Arrange the lines below as a Markdown table with the columns No. and Line, numbering each row and omitting blank lines.

-- BEGIN INPUT FOR THIS TASK --

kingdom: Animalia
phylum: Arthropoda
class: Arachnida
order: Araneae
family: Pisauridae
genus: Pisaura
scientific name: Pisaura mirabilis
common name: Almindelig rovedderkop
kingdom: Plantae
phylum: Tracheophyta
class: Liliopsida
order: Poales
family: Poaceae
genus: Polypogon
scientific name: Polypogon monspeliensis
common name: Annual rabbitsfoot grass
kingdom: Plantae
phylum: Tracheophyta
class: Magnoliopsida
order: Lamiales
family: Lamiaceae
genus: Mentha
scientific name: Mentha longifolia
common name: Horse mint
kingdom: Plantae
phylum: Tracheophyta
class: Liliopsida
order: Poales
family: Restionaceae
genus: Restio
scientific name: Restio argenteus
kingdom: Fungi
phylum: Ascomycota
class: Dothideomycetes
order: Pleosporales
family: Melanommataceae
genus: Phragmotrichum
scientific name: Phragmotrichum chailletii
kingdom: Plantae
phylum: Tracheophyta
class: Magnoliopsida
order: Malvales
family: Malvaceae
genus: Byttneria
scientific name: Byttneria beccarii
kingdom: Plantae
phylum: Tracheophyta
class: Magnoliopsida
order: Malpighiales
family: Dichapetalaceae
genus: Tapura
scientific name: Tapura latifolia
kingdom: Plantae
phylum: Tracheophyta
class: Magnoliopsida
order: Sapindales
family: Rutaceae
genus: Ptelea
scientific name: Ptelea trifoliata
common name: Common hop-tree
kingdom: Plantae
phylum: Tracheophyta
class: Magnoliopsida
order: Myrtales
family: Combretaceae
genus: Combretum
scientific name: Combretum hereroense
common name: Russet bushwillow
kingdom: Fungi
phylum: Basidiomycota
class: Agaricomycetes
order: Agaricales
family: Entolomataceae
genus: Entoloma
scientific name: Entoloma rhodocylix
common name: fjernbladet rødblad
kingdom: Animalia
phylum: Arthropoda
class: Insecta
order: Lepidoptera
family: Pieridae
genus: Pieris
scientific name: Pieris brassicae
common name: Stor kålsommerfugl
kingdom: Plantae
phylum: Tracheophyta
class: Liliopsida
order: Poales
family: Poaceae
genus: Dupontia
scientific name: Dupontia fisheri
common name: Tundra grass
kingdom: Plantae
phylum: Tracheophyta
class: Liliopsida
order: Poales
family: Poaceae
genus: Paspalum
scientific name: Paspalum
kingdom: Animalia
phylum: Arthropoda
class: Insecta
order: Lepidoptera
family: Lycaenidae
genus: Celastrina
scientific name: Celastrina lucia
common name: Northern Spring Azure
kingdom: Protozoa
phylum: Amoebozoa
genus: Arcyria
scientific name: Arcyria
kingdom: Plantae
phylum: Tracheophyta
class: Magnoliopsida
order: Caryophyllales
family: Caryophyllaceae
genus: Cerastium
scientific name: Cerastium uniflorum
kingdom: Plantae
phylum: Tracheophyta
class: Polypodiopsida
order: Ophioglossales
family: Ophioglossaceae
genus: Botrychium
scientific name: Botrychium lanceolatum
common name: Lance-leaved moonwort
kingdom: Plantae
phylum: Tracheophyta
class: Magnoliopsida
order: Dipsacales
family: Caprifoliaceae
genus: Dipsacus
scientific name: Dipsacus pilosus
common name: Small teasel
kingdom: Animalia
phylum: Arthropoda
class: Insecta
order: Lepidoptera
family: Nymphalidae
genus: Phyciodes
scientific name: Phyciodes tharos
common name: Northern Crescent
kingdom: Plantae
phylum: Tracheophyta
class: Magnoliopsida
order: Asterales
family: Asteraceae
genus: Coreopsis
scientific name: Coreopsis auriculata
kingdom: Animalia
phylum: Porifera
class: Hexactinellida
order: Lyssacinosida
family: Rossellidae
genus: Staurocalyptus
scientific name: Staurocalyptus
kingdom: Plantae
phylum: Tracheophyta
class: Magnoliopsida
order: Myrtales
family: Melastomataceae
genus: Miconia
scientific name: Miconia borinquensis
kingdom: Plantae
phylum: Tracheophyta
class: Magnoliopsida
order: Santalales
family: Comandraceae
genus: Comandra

-- END INPUT FOR THIS TASK --

# TASK SOLUTION
| No. | Line |
|---|---|
| 1 | kingdom: Animalia |
| 2 | phylum: Arthropoda |
| 3 | class: Arachnida |
| 4 | order: Araneae |
| 5 | family: Pisauridae |
| 6 | genus: Pisaura |
| 7 | scientific name: Pisaura mirabilis |
| 8 | common name: Almindelig rovedderkop |
| 9 | kingdom: Plantae |
| 10 | phylum: Tracheophyta |
| 11 | class: Liliopsida |
| 12 | order: Poales |
| 13 | family: Poaceae |
| 14 | genus: Polypogon |
| 15 | scientific name: Polypogon monspeliensis |
| 16 | common name: Annual rabbitsfoot grass |
| 17 | kingdom: Plantae |
| 18 | phylum: Tracheophyta |
| 19 | class: Magnoliopsida |
| 20 | order: Lamiales |
| 21 | family: Lamiaceae |
| 22 | genus: Mentha |
| 23 | scientific name: Mentha longifolia |
| 24 | common name: Horse mint |
| 25 | kingdom: Plantae |
| 26 | phylum: Tracheophyta |
| 27 | class: Liliopsida |
| 28 | order: Poales |
| 29 | family: Restionaceae |
| 30 | genus: Restio |
| 31 | scientific name: Restio argenteus |
| 32 | kingdom: Fungi |
| 33 | phylum: Ascomycota |
| 34 | class: Dothideomycetes |
| 35 | order: Pleosporales |
| 36 | family: Melanommataceae |
| 37 | genus: Phragmotrichum |
| 38 | scientific name: Phragmotrichum chailletii |
| 39 | kingdom: Plantae |
| 40 | phylum: Tracheophyta |
| 41 | class: Magnoliopsida |
| 42 | order: Malvales |
| 43 | family: Malvaceae |
| 44 | genus: Byttneria |
| 45 | scientific name: Byttneria beccarii |
| 46 | kingdom: Plantae |
| 47 | phylum: Tracheophyta |
| 48 | class: Magnoliopsida |
| 49 | order: Malpighiales |
| 50 | family: Dichapetalaceae |
| 51 | genus: Tapura |
| 52 | scientific name: Tapura latifolia |
| 53 | kingdom: Plantae |
| 54 | phylum: Tracheophyta |
| 55 | class: Magnoliopsida |
| 56 | order: Sapindales |
| 57 | family: Rutaceae |
| 58 | genus: Ptelea |
| 59 | scientific name: Ptelea trifoliata |
| 60 | common name: Common hop-tree |
| 61 | kingdom: Plantae |
| 62 | phylum: Tracheophyta |
| 63 | class: Magnoliopsida |
| 64 | order: Myrtales |
| 65 | family: Combretaceae |
| 66 | genus: Combretum |
| 67 | scientific name: Combretum hereroense |
| 68 | common name: Russet bushwillow |
| 69 | kingdom: Fungi |
| 70 | phylum: Basidiomycota |
| 71 | class: Agaricomycetes |
| 72 | order: Agaricales |
| 73 | family: Entolomataceae |
| 74 | genus: Entoloma |
| 75 | scientific name: Entoloma rhodocylix |
| 76 | common name: fjernbladet rødblad |
| 77 | kingdom: Animalia |
| 78 | phylum: Arthropoda |
| 79 | class: Insecta |
| 80 | order: Lepidoptera |
| 81 | family: Pieridae |
| 82 | genus: Pieris |
| 83 | scientific name: Pieris brassicae |
| 84 | common name: Stor kålsommerfugl |
| 85 | kingdom: Plantae |
| 86 | phylum: Tracheophyta |
| 87 | class: Liliopsida |
| 88 | order: Poales |
| 89 | family: Poaceae |
| 90 | genus: Dupontia |
| 91 | scientific name: Dupontia fisheri |
| 92 | common name: Tundra grass |
| 93 | kingdom: Plantae |
| 94 | phylum: Tracheophyta |
| 95 | class: Liliopsida |
| 96 | order: Poales |
| 97 | family: Poaceae |
| 98 | genus: Paspalum |
| 99 | scientific name: Paspalum |
| 100 | kingdom: Animalia |
| 101 | phylum: Arthropoda |
| 102 | class: Insecta |
| 103 | order: Lepidoptera |
| 104 | family: Lycaenidae |
| 105 | genus: Celastrina |
| 106 | scientific name: Celastrina lucia |
| 107 | common name: Northern Spring Azure |
| 108 | kingdom: Protozoa |
| 109 | phylum: Amoebozoa |
| 110 | genus: Arcyria |
| 111 | scientific name: Arcyria |
| 112 | kingdom: Plantae |
| 113 | phylum: Tracheophyta |
| 114 | class: Magnoliopsida |
| 115 | order: Caryophyllales |
| 116 | family: Caryophyllaceae |
| 117 | genus: Cerastium |
| 118 | scientific name: Cerastium uniflorum |
| 119 | kingdom: Plantae |
| 120 | phylum: Tracheophyta |
| 121 | class: Polypodiopsida |
| 122 | order: Ophioglossales |
| 123 | family: Ophioglossaceae |
| 124 | genus: Botrychium |
| 125 | scientific name: Botrychium lanceolatum |
| 126 | common name: Lance-leaved moonwort |
| 127 | kingdom: Plantae |
| 128 | phylum: Tracheophyta |
| 129 | class: Magnoliopsida |
| 130 | order: Dipsacales |
| 131 | family: Caprifoliaceae |
| 132 | genus: Dipsacus |
| 133 | scientific name: Dipsacus pilosus |
| 134 | common name: Small teasel |
| 135 | kingdom: Animalia |
| 136 | phylum: Arthropoda |
| 137 | class: Insecta |
| 138 | order: Lepidoptera |
| 139 | family: Nymphalidae |
| 140 | genus: Phyciodes |
| 141 | scientific name: Phyciodes tharos |
| 142 | common name: Northern Crescent |
| 143 | kingdom: Plantae |
| 144 | phylum: Tracheophyta |
| 145 | class: Magnoliopsida |
| 146 | order: Asterales |
| 147 | family: Asteraceae |
| 148 | genus: Coreopsis |
| 149 | scientific name: Coreopsis auriculata |
| 150 | kingdom: Animalia |
| 151 | phylum: Porifera |
| 152 | class: Hexactinellida |
| 153 | order: Lyssacinosida |
| 154 | family: Rossellidae |
| 155 | genus: Staurocalyptus |
| 156 | scientific name: Staurocalyptus |
| 157 | kingdom: Plantae |
| 158 | phylum: Tracheophyta |
| 159 | class: Magnoliopsida |
| 160 | order: Myrtales |
| 161 | family: Melastomataceae |
| 162 | genus: Miconia |
| 163 | scientific name: Miconia borinquensis |
| 164 | kingdom: Plantae |
| 165 | phylum: Tracheophyta |
| 166 | class: Magnoliopsida |
| 167 | order: Santalales |
| 168 | family: Comandraceae |
| 169 | genus: Comandra |